All that is needed is every record, duplicated exactly.

[INFORMATION GIVEN]

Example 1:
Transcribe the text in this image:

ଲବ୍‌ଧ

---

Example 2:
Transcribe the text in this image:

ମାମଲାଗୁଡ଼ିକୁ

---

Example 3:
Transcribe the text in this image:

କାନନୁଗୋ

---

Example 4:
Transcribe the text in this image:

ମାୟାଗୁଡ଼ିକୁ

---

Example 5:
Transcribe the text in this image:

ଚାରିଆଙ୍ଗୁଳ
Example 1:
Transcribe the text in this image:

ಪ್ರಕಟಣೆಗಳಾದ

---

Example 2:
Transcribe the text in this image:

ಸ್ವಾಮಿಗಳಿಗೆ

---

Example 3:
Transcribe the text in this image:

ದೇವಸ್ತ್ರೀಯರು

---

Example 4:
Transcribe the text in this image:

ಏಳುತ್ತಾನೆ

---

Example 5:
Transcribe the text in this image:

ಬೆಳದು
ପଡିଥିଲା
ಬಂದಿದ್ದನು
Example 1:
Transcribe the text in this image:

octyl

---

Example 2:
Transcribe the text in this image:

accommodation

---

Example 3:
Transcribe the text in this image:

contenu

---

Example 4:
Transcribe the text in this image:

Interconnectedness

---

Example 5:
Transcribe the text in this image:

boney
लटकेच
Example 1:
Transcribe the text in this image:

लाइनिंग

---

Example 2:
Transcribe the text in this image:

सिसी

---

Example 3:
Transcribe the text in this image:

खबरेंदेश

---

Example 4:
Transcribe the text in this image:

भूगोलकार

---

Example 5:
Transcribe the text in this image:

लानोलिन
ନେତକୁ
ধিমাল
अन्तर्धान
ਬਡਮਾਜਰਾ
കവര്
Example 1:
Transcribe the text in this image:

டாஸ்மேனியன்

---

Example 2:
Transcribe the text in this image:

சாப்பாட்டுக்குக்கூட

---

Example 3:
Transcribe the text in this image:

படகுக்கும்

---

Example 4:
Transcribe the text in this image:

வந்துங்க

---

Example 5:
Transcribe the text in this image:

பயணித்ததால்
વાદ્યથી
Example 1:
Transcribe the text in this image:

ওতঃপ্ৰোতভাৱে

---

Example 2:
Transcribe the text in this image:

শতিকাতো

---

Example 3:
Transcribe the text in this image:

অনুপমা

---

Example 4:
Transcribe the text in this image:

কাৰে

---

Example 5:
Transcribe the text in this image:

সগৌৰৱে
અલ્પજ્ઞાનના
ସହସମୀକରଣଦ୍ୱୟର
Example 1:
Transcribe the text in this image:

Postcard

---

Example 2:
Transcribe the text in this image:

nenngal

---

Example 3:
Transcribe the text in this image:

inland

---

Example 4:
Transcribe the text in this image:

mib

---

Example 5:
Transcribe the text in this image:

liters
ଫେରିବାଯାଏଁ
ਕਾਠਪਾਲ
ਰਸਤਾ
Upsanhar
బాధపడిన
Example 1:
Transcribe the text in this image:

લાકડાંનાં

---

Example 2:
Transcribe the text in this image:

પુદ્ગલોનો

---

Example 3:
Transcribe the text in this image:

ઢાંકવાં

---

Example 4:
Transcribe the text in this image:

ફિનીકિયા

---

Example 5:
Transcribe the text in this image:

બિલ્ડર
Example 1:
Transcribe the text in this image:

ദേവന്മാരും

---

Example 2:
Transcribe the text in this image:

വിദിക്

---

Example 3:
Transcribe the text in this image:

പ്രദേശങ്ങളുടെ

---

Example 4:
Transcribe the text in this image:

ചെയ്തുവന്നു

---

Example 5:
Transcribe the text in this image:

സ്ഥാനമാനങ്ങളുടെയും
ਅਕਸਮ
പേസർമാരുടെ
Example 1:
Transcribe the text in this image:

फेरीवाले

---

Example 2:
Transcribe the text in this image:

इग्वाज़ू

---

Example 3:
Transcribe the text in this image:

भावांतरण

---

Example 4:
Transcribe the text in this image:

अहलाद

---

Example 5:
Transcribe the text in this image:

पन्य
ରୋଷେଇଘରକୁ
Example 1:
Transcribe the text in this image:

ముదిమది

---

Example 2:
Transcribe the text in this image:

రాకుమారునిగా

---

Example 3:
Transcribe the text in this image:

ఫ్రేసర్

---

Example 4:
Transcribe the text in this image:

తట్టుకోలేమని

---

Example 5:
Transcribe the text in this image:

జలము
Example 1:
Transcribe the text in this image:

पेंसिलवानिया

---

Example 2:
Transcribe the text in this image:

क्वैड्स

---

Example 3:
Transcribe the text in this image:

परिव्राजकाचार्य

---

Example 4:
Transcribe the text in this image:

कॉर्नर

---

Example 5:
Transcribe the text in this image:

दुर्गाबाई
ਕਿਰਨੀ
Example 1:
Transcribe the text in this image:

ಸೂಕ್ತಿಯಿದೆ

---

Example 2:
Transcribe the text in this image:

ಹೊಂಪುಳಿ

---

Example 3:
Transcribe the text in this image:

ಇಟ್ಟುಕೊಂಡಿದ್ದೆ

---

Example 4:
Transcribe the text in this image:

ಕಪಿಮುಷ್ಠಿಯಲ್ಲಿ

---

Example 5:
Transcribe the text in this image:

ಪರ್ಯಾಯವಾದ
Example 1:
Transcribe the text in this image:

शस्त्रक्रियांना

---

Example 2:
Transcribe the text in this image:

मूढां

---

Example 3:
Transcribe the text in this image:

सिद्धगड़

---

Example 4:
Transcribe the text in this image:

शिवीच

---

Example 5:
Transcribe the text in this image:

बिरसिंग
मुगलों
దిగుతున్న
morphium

[/INFORMATION GIVEN]

EXERCISE ANSWER -
Example 1:
Transcribe the text in this image:

ଲବ୍‌ଧ

---

Example 2:
Transcribe the text in this image:

ମାମଲାଗୁଡ଼ିକୁ

---

Example 3:
Transcribe the text in this image:

କାନନୁଗୋ

---

Example 4:
Transcribe the text in this image:

ମାୟାଗୁଡ଼ିକୁ

---

Example 5:
Transcribe the text in this image:

ଚାରିଆଙ୍ଗୁଳ
Example 1:
Transcribe the text in this image:

ಪ್ರಕಟಣೆಗಳಾದ

---

Example 2:
Transcribe the text in this image:

ಸ್ವಾಮಿಗಳಿಗೆ

---

Example 3:
Transcribe the text in this image:

ದೇವಸ್ತ್ರೀಯರು

---

Example 4:
Transcribe the text in this image:

ಏಳುತ್ತಾನೆ

---

Example 5:
Transcribe the text in this image:

ಬೆಳದು
ପଡିଥିଲା
ಬಂದಿದ್ದನು
Example 1:
Transcribe the text in this image:

octyl

---

Example 2:
Transcribe the text in this image:

accommodation

---

Example 3:
Transcribe the text in this image:

contenu

---

Example 4:
Transcribe the text in this image:

Interconnectedness

---

Example 5:
Transcribe the text in this image:

boney
लटकेच
Example 1:
Transcribe the text in this image:

लाइनिंग

---

Example 2:
Transcribe the text in this image:

सिसी

---

Example 3:
Transcribe the text in this image:

खबरेंदेश

---

Example 4:
Transcribe the text in this image:

भूगोलकार

---

Example 5:
Transcribe the text in this image:

लानोलिन
ନେତକୁ
ধিমাল
अन्तर्धान
ਬਡਮਾਜਰਾ
കവര്
Example 1:
Transcribe the text in this image:

டாஸ்மேனியன்

---

Example 2:
Transcribe the text in this image:

சாப்பாட்டுக்குக்கூட

---

Example 3:
Transcribe the text in this image:

படகுக்கும்

---

Example 4:
Transcribe the text in this image:

வந்துங்க

---

Example 5:
Transcribe the text in this image:

பயணித்ததால்
વાદ્યથી
Example 1:
Transcribe the text in this image:

ওতঃপ্ৰোতভাৱে

---

Example 2:
Transcribe the text in this image:

শতিকাতো

---

Example 3:
Transcribe the text in this image:

অনুপমা

---

Example 4:
Transcribe the text in this image:

কাৰে

---

Example 5:
Transcribe the text in this image:

সগৌৰৱে
અલ્પજ્ઞાનના
ସହସମୀକରଣଦ୍ୱୟର
Example 1:
Transcribe the text in this image:

Postcard

---

Example 2:
Transcribe the text in this image:

nenngal

---

Example 3:
Transcribe the text in this image:

inland

---

Example 4:
Transcribe the text in this image:

mib

---

Example 5:
Transcribe the text in this image:

liters
ଫେରିବାଯାଏଁ
ਕਾਠਪਾਲ
ਰਸਤਾ
Upsanhar
బాధపడిన
Example 1:
Transcribe the text in this image:

લાકડાંનાં

---

Example 2:
Transcribe the text in this image:

પુદ્ગલોનો

---

Example 3:
Transcribe the text in this image:

ઢાંકવાં

---

Example 4:
Transcribe the text in this image:

ફિનીકિયા

---

Example 5:
Transcribe the text in this image:

બિલ્ડર
Example 1:
Transcribe the text in this image:

ദേവന്മാരും

---

Example 2:
Transcribe the text in this image:

വിദിക്

---

Example 3:
Transcribe the text in this image:

പ്രദേശങ്ങളുടെ

---

Example 4:
Transcribe the text in this image:

ചെയ്തുവന്നു

---

Example 5:
Transcribe the text in this image:

സ്ഥാനമാനങ്ങളുടെയും
ਅਕਸਮ
പേസർമാരുടെ
Example 1:
Transcribe the text in this image:

फेरीवाले

---

Example 2:
Transcribe the text in this image:

इग्वाज़ू

---

Example 3:
Transcribe the text in this image:

भावांतरण

---

Example 4:
Transcribe the text in this image:

अहलाद

---

Example 5:
Transcribe the text in this image:

पन्य
ରୋଷେଇଘରକୁ
Example 1:
Transcribe the text in this image:

ముదిమది

---

Example 2:
Transcribe the text in this image:

రాకుమారునిగా

---

Example 3:
Transcribe the text in this image:

ఫ్రేసర్

---

Example 4:
Transcribe the text in this image:

తట్టుకోలేమని

---

Example 5:
Transcribe the text in this image:

జలము
Example 1:
Transcribe the text in this image:

पेंसिलवानिया

---

Example 2:
Transcribe the text in this image:

क्वैड्स

---

Example 3:
Transcribe the text in this image:

परिव्राजकाचार्य

---

Example 4:
Transcribe the text in this image:

कॉर्नर

---

Example 5:
Transcribe the text in this image:

दुर्गाबाई
ਕਿਰਨੀ
Example 1:
Transcribe the text in this image:

ಸೂಕ್ತಿಯಿದೆ

---

Example 2:
Transcribe the text in this image:

ಹೊಂಪುಳಿ

---

Example 3:
Transcribe the text in this image:

ಇಟ್ಟುಕೊಂಡಿದ್ದೆ

---

Example 4:
Transcribe the text in this image:

ಕಪಿಮುಷ್ಠಿಯಲ್ಲಿ

---

Example 5:
Transcribe the text in this image:

ಪರ್ಯಾಯವಾದ
Example 1:
Transcribe the text in this image:

शस्त्रक्रियांना

---

Example 2:
Transcribe the text in this image:

मूढां

---

Example 3:
Transcribe the text in this image:

सिद्धगड़

---

Example 4:
Transcribe the text in this image:

शिवीच

---

Example 5:
Transcribe the text in this image:

बिरसिंग
मुगलों
దిగుతున్న
morphium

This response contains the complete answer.